# Travel Journal:



## DuckRunner (Aug 24, 2017)

*Hi,
I might be a bit inactive for a few days, we were traveling in a van for four hours to Tehran. We are in Tehran now, and pics will come later *


----------



## robin416 (Sep 8, 2013)

Travel safe and just so you feel secure about posting pics, please do. The more the merrier.


----------



## DuckRunner (Aug 24, 2017)

Hi,
I'm back. Got new internet (it's not unlimited here) and here are the pics!


----------



## DuckRunner (Aug 24, 2017)

Weird statue on the cupboard








Sofa








Kitchen








TV
And our neighbours (live downstairs) have this cute little cockatiel!


----------



## chickenqueen (Jan 9, 2016)

It looks nice and sunny.I like that statue,it's pretty neat.How long are you staying?


----------



## DuckRunner (Aug 24, 2017)

chickenqueen said:


> It looks nice and sunny.I like that statue,it's pretty neat.How long are you staying?
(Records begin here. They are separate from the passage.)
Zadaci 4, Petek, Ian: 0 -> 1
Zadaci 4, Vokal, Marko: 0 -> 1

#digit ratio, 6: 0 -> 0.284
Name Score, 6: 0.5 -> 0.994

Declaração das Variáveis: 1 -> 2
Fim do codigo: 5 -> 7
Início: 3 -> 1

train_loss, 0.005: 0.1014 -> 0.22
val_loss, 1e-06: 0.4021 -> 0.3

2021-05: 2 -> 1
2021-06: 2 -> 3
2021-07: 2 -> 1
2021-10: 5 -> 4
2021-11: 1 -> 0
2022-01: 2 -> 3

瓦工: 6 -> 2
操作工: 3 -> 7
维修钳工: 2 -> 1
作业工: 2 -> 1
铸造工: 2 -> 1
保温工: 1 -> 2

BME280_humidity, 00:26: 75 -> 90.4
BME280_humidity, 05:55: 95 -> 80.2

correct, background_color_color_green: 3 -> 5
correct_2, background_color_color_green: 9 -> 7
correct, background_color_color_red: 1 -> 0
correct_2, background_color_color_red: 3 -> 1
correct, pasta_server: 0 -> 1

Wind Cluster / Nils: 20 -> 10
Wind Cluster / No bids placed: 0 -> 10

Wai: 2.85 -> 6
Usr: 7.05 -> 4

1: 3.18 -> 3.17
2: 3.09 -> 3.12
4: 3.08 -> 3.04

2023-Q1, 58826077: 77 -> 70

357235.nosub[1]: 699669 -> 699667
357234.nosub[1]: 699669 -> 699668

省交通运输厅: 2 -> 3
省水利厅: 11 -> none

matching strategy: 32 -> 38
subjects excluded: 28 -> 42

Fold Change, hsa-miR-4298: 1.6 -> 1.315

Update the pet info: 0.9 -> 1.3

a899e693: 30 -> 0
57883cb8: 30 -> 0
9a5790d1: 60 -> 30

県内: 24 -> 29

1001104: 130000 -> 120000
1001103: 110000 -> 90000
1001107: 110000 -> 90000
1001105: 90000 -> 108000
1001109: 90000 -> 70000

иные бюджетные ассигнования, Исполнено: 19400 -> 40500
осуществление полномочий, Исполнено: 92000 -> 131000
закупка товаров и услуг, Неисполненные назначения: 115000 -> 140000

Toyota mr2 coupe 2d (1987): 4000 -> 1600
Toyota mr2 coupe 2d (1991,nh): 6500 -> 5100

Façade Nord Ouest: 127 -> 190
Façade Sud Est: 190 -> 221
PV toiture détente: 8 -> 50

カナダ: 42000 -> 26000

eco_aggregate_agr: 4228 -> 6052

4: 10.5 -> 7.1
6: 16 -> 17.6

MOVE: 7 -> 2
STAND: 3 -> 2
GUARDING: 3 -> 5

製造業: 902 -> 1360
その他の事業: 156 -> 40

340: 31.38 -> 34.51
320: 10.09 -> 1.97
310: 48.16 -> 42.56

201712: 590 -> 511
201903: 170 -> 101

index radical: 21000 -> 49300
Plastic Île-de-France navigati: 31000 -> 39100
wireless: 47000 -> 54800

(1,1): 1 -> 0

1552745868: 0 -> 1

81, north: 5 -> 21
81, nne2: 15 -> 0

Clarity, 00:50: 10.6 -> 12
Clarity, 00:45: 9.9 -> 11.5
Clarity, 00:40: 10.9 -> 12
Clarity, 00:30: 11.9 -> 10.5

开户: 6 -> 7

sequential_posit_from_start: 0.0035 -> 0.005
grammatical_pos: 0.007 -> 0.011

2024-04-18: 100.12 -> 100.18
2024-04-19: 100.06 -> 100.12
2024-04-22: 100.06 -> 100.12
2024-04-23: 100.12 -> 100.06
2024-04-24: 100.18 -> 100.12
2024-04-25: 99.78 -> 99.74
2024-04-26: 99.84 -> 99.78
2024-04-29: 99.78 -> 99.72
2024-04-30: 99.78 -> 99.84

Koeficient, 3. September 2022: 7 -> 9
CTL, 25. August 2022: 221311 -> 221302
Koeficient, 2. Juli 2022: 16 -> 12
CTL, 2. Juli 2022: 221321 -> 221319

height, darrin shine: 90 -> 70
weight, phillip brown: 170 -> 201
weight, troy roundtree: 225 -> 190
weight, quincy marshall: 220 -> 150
Aw thank you. Less than one week, seven days perhaps? Then we will go on the plane to turkey.


----------



## chickenqueen (Jan 9, 2016)

What are the temperatures like in Tehran?Take some pictures,I don't know much about Tehran and now I'm curious......


----------



## seminole wind (Aug 22, 2015)

Where in Turkey? I lived there for 4 years.


----------



## Wilbur's Mom (Aug 10, 2017)

what a pretty statue! Love the bird too! Hope you have a great trip!


----------